964 views Asked by At

I'm using djangorestframework with mysql database. I have a view that returns a list based on a search query param. I'm using rest_frameworks.filters SearchFilter for the search based filtering. Here's my view:

from rest_framework import filters
from rest_framework.generics import ListAPIView
...

class FooListView(ListAPIView):
    serializer_class = SymbolSerializer
    queryset = Symbol.objects.all()
    filter_backends = [filters.SearchFilter]
    search_fields = ['field_A', 'field_B', 'field_C']

An example URL to call is:

http://localhost:8000/symbols/symbols/?search=bird

Now everything works fine but I need a feature that filters.SearchFilter doesn't support. I want my search to be ordered by priority of search_fields.
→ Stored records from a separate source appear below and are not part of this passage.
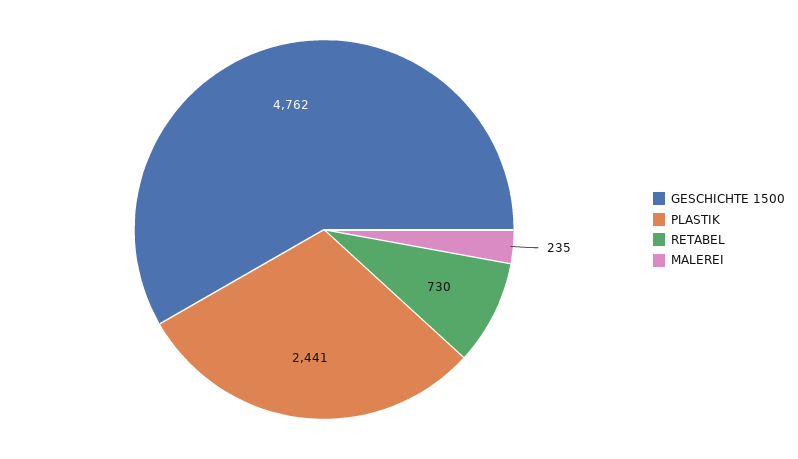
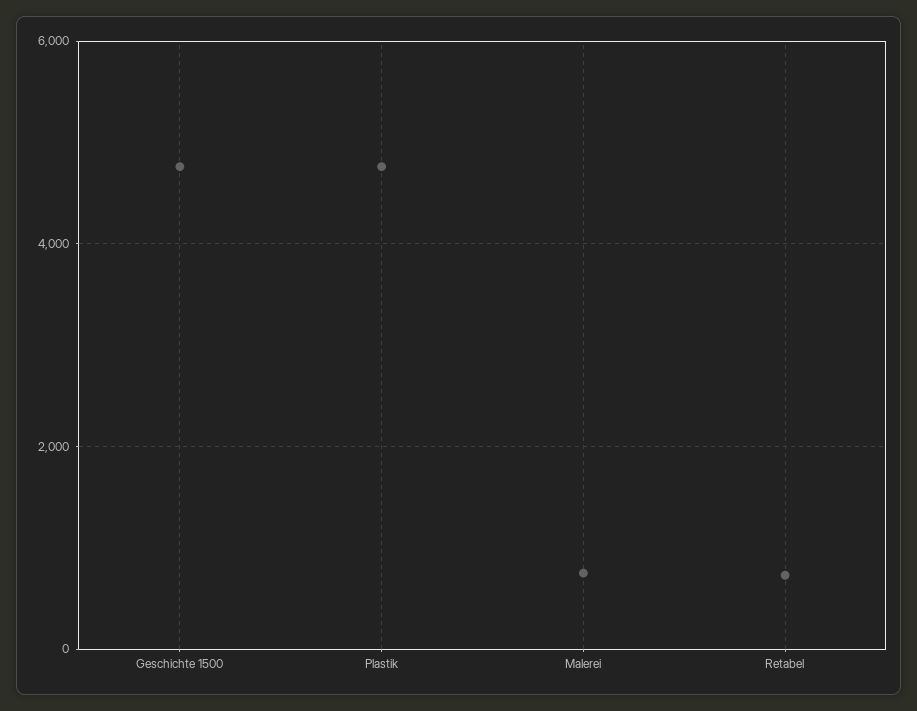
PLASTIK: 2441 -> 4800
MALEREI: 235 -> 800

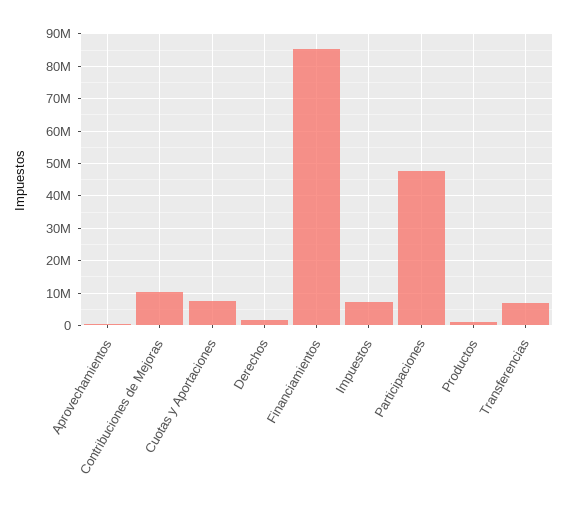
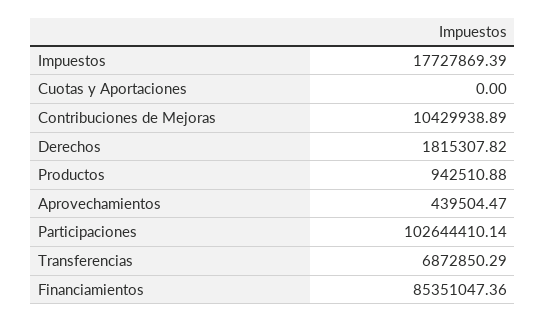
Cuotas y Aportaciones: 8000000 -> 0
Impuestos: 8000000 -> 17727869.39
Participaciones: 48000000 -> 102644410.14

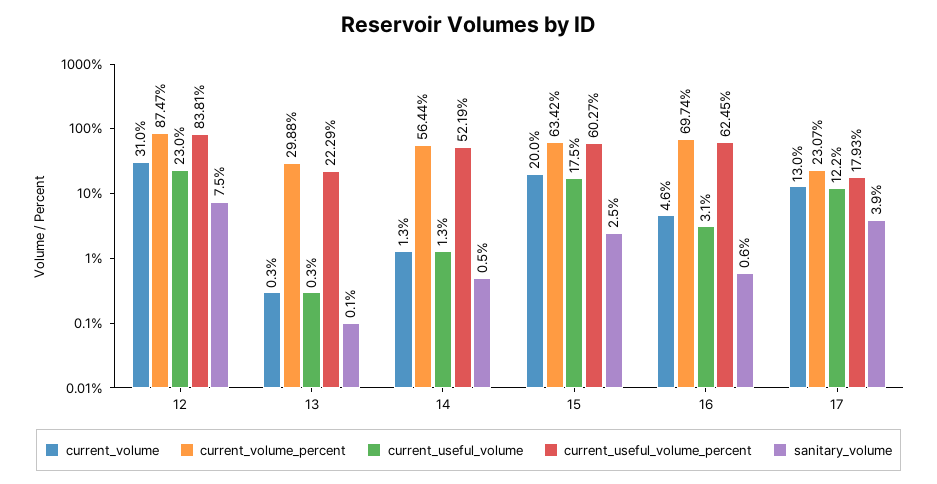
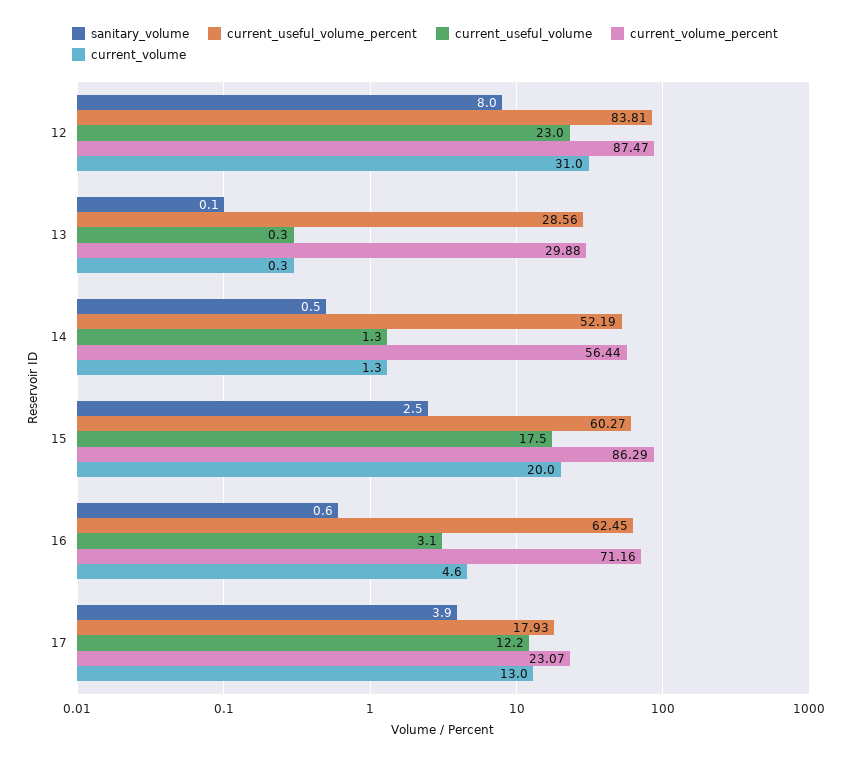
sanitary_volume, 12: 7.5 -> 8
current_useful_volume_percent, 13: 22.29 -> 28.56
current_volume_percent, 15: 63.42 -> 86.29
current_volume_percent, 16: 69.74 -> 71.16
For example here's two records:

foo1 : {"field_A": "any", "field_B": "many", "field_C": "bar", "id": 3}

foo2 : {"field_A": "many", "field_B": "any", "field_C": "bar", "id": 4}

Now when I do a search with search='many' param, I want the view to return me a list which foo2 record is higher that foo1 ( like this [foo2, foo1] ) because I want the search's priority to be field_A score but It just returns me a list that is sorted by id ([foo1, foo2]).

Any help?

2

There are 2 answers

0
Maximiliano Castro On

I just stumbled into this same exact problem.
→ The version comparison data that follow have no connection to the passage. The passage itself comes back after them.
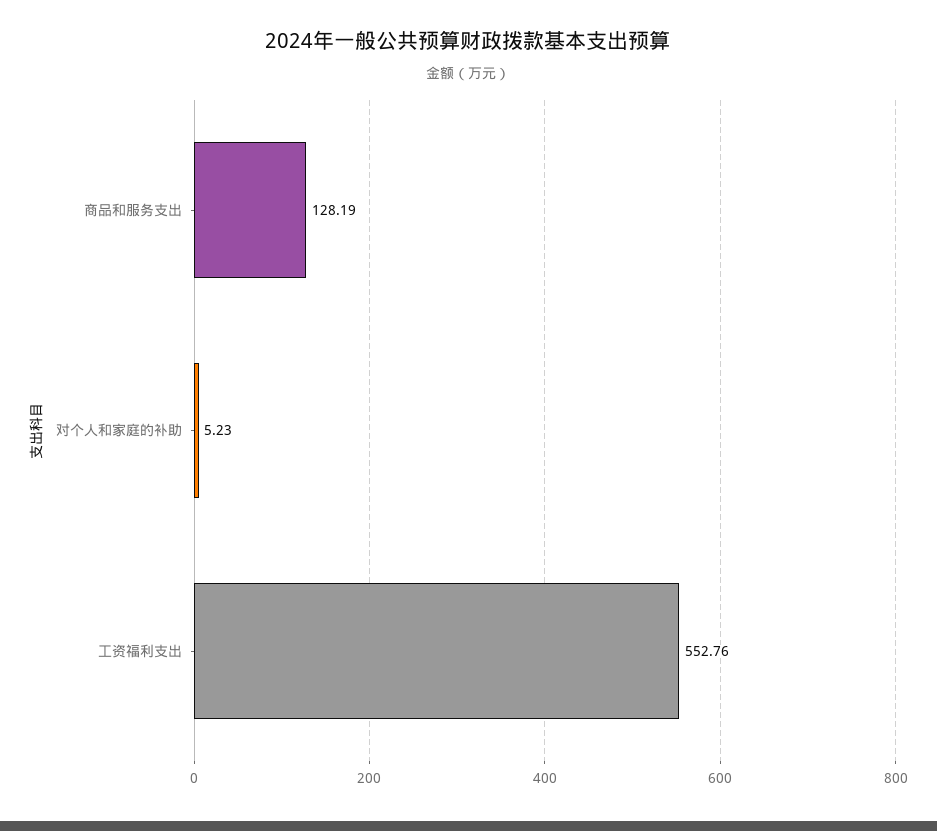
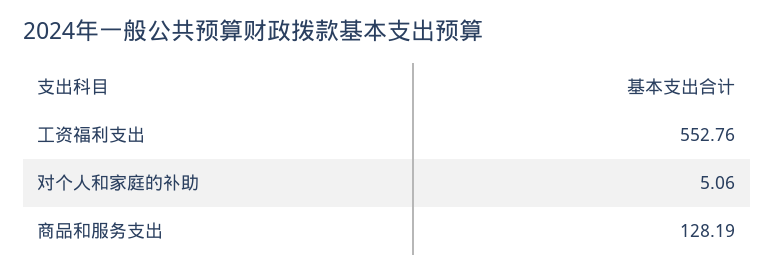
对个人和家庭的补助: 5.23 -> 5.06

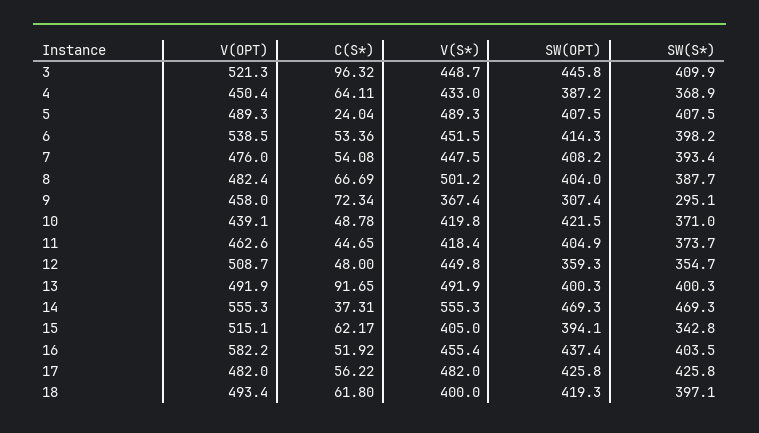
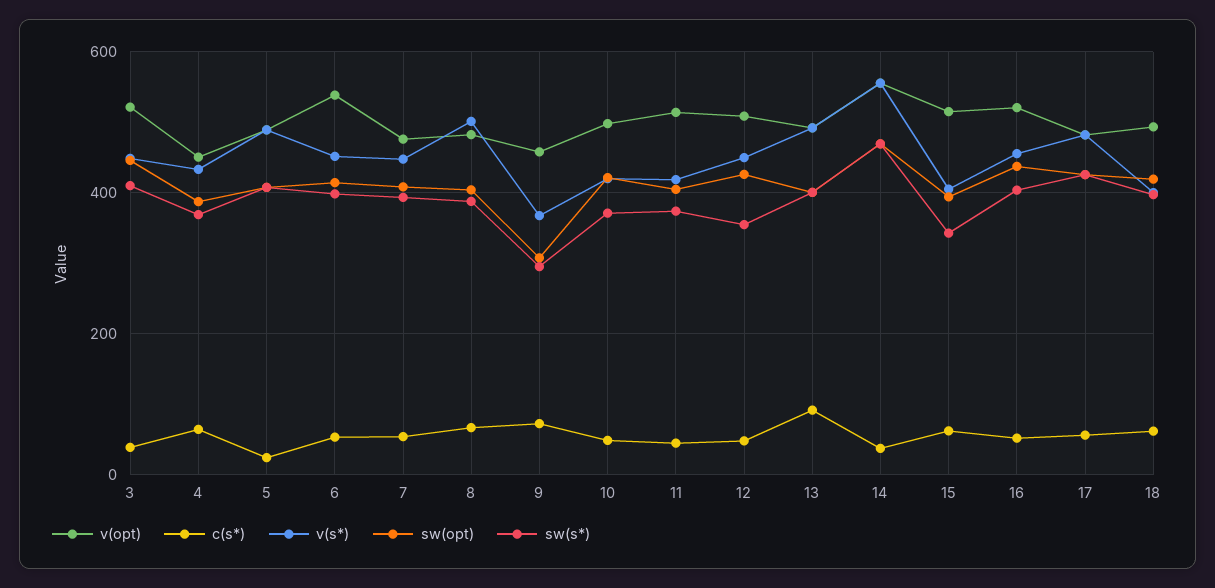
C(S*), 3: 96.32 -> 40
V(OPT), 10: 439.1 -> 500
V(OPT), 11: 462.6 -> 520
SW(OPT), 12: 359.3 -> 420
V(OPT), 16: 582.2 -> 520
My solution was to tweak the searching logic of DRF's filters.SearchFilter a little bit using inspiration from this response and ended up with the following custom filter class:

class PriorizedSearchFilter(filters.SearchFilter):
    def filter_queryset(self, request, queryset, view):
        """Override to return priorized results."""
        # Copy paste from DRF
        search_fields = getattr(view, 'search_fields', None)
        search_terms = self.get_search_terms(request)
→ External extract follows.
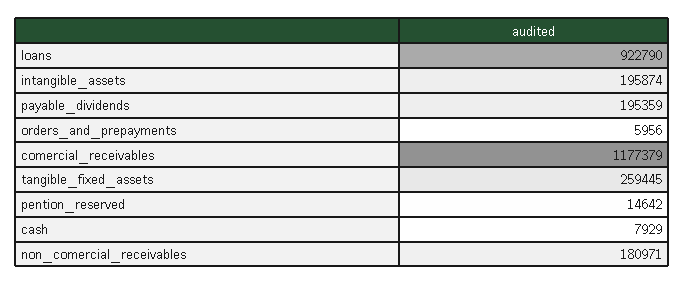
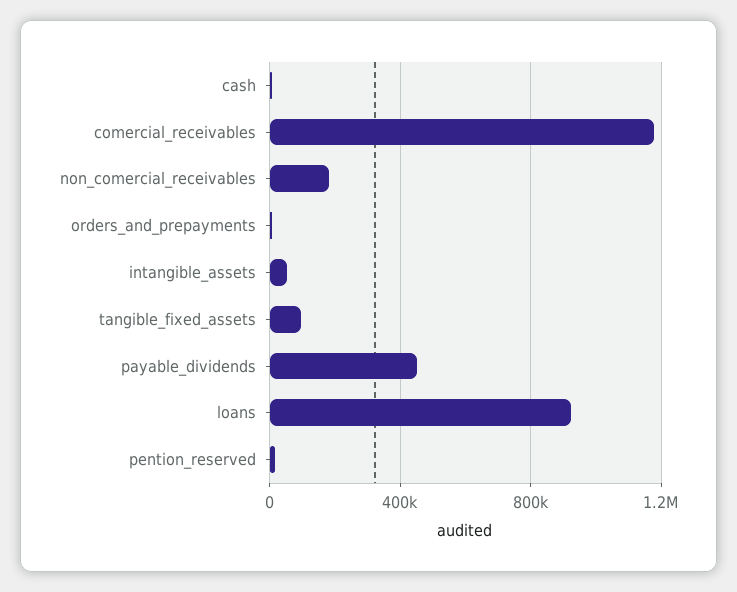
intangible_assets: 195874 -> 50000
payable_dividends: 195359 -> 450000
tangible_fixed_assets: 259445 -> 100000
        if not search_fields or not search_terms:
            return queryset

        orm_lookups = [
            self.construct_search(six.text_type(search_field))
            for search_field in search_fields
        ]
        base = queryset
        conditions = []

        # Will contain a queryset for each search term
        querysets = list()

        for search_term in search_terms:
            queries = [
                models.Q(**{orm_lookup: search_term})
                for orm_lookup in orm_lookups
            ]

            # Conditions for annotated priority value. Priority == inverse of the search field's index.
            # Example: 
            #   search_fields = ['field_A', 'field_B', 'field_C']
            #   Priorities are field_A = 2, field_B = 1, field_C = 0
            when_conditions = [models.When(queries[i], then=models.Value(len(queries) - i - 1)) for i in range(len(queries))]
            
            # Generate queryset result for this search term, with annotated priority
            querysets.append(
                queryset.filter(reduce(operator.or_, queries))
                    .annotate(priority=models.Case(
                        *when_conditions,
                        output_field=models.IntegerField(),
                        default=models.Value(-1)) # Lowest possible priority
                    )
                )

        # Intersect all querysets and order by highest priority
        queryset = reduce(operator.and_, querysets).order_by('-priority')

        # Copy paste from DRF
        if self.must_call_distinct(queryset, search_fields):
            # Filtering against a many-to-many field requires us to
            # call queryset.distinct() in order to avoid duplicate items
            # in the resulting queryset.
            # We try to avoid this if possible, for performance reasons.
            queryset = distinct(queryset, base)
        return queryset

Use filter_backends = [PrioritizedSearchFilter] and you're set.

0
João Seckler On

Maximiliano's answer is almost perfect, but there is a bug with duplicate entries in it. If the search word matches the object in more than one field, then queryset's distinct will regard the same object annotated with different priorities as different objects. As a result, the search filter will return duplicated entries.

Since Django 3.2, the solution is as simple as replacing annotate with alias. From it's documentation,

Same as annotate(), but instead of annotating objects in the QuerySet, saves the expression for later reuse with other QuerySet methods. (...) alias() can be used in conjunction with annotate(), exclude(), filter(), order_by(), and update().

In other words, alias solves the problem because it can be used with order_by but is disregarded by distinct.